• EXTRAIT DE PAGE:
Habitué à faire appel à plusieurs disciplines scientifiques à la fois, telles que la science politique, la géopolitique, en plus de sa spécialité, l’histoire, J.P. Filiu n’hésitera pas à s’appuyer sur l’actualité brûlante pour introduire son livre. Deux éléments de l’actualité dans le monde arabe lui serviront de prétexte. Comme la rencontre coïncidait avec le 3ème et dernier jour des élections présidentielles en Egypte, un des pays auquel il réserve de longs développements, il commentera le scrutin, en considérant que celui-ci « n’a d’élections que le nom que l’on voudrait leur donner ». A l’appui de cette affirmation, ce connaisseur de l’Egypte expliquera que le Président Sissi a été obligé de désigner son propre concurrent. Le seul enjeu de cette élection, considérera-t-il, est celui du taux de participation dont on ne saura jamais rien à son sujet.
L’autre élément d’actualité auquel il fera référence, qu’il estime tout aussi accablant pour le devenir du monde arabe, ce sont des scènes qui se passent dans la capitale syrienne, Damas, où des militaires soviétiques fouillent des hommes et des femmes syriens évacués de leurs foyers pour être transférés dans un autre secteur du territoire de leur pays, témoignage de son abandon de la souveraineté de son pays par le Président Assad fils.
C’est prenant appui sur ces deux éléments, qu’il qualifiera de « scandales », que l’auteur déclinera la raison d’être de son dernier ouvrage qui est de décrire comment la contre-révolution arabe s’est déployée avec une force inédite depuis que les peuples se sont soulevés démocratiquement et pacifiquement au début de 2011, en obtenant, en quelques semaines, le renversement, d’abord de Ben Ali, en Tunisie, et, ensuite, de Hosni Moubarak, en Egypte.
Cette contre-révolution a utilisé une férocité inouïe, en ce sens qu’elle a mobilisé des systèmes dont la formation historique est l’objet, justement du livre.

• LISTE DES ACTIVITÉS:
a: D'après l'extrait sur la contre-révolution arabe, qui le président Sissi a-t-il été obligé de désigner ?
b: Poursuivez l'extrait sur la contre-révolution arabe à partir de sa dernière phrase.
Les items constituent un matériau distinct de l'extrait sur la contre-révolution arabe.

[Personnes ou mains photographiées, avec articulations]
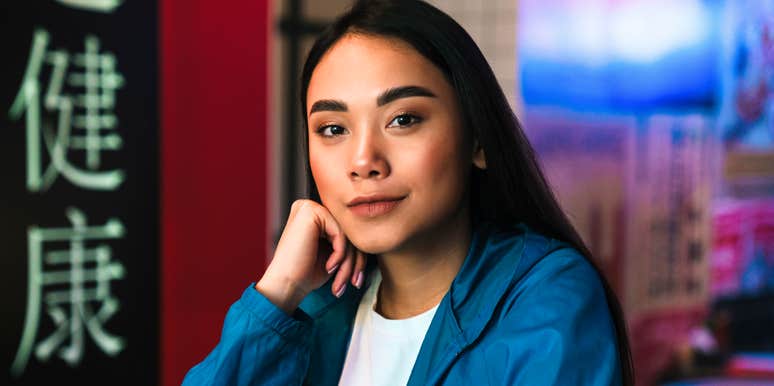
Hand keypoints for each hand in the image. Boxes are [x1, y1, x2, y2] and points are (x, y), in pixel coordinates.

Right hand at [256, 199, 366, 313]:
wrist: (286, 285)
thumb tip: (373, 240)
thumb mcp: (334, 256)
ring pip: (347, 234)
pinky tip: (329, 267)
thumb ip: (349, 243)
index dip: (356, 258)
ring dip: (348, 263)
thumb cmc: (306, 274)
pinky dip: (340, 254)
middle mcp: (310, 207)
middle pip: (348, 232)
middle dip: (355, 262)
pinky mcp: (311, 212)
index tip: (356, 281)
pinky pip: (341, 233)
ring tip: (340, 282)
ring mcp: (309, 207)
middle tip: (354, 284)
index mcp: (314, 216)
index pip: (346, 233)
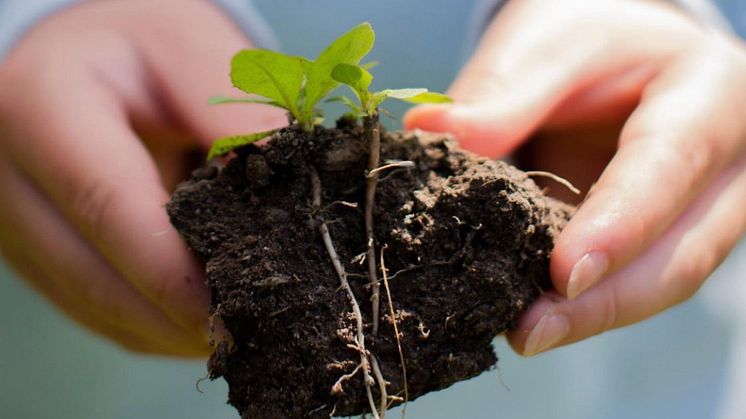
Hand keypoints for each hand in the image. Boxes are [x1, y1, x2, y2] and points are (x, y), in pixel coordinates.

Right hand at [0, 0, 283, 355]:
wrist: (83, 59)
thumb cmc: (140, 46)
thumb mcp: (186, 48)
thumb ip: (229, 110)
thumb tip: (288, 186)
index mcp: (41, 109)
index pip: (107, 204)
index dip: (174, 270)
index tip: (236, 309)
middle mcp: (13, 181)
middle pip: (98, 279)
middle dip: (183, 318)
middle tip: (260, 331)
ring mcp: (20, 228)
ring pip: (99, 309)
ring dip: (174, 330)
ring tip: (247, 327)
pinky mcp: (43, 255)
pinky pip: (100, 311)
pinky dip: (159, 324)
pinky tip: (209, 316)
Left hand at [405, 0, 745, 354]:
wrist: (618, 57)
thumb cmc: (591, 39)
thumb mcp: (551, 45)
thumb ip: (503, 95)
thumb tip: (428, 134)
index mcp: (709, 98)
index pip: (670, 168)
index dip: (619, 226)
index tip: (563, 274)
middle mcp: (721, 169)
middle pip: (680, 254)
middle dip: (603, 302)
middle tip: (529, 332)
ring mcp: (696, 213)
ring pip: (659, 282)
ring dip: (589, 316)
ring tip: (521, 332)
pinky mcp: (659, 240)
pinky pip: (628, 280)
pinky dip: (580, 304)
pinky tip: (527, 314)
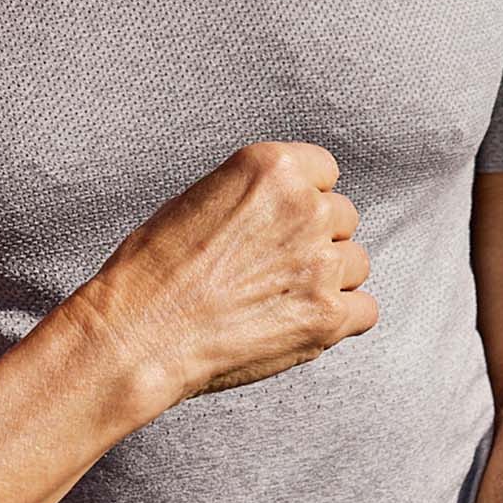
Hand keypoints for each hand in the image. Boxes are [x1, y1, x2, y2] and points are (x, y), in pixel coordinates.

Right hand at [78, 140, 376, 414]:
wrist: (137, 335)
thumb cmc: (151, 269)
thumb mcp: (198, 199)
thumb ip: (253, 197)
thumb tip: (281, 211)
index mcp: (270, 167)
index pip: (324, 169)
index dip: (303, 196)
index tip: (284, 218)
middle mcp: (303, 207)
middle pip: (342, 216)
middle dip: (316, 237)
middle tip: (274, 263)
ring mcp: (319, 263)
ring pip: (356, 262)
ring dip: (329, 277)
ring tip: (282, 295)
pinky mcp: (326, 318)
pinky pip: (365, 310)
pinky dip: (341, 319)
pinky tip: (302, 321)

• RÉPONSES FOURNIES:
a: Son propre concurrent.

b:
Une contre-révolution qui est l’œuvre, développera-t-il, de ce qu’il surnomme les « Mamelouks modernes », référence faite par lui aux Mamelouks qui ont régné en Egypte et en Syrie, de 1200 à 1516, et qui étaient, en fait, étrangers aux sociétés qu’ils dominaient et avec lesquelles ils avaient un rapport médiéval, rapport que l’auteur estime retrouver dans ce qu’il catégorise comme étant des dictatures arabes.
L’historien considère que le rapport actuel des dictateurs arabes avec leurs compatriotes est du même ordre. Au mieux, explique-t-il, du mépris, si ce n’est de l’oppression déchainée quand ces populations osent revendiquer leurs droits.
L’auteur explique avoir trouvé comme une des similitudes entre « les Mamelouks modernes » et les Mamelouks du Moyen âge, la hantise de ces derniers de conserver le pouvoir une fois celui-ci détenu. Les « Mamelouks modernes », indique-t-il, sont, eux aussi, habités par la lutte de pouvoir.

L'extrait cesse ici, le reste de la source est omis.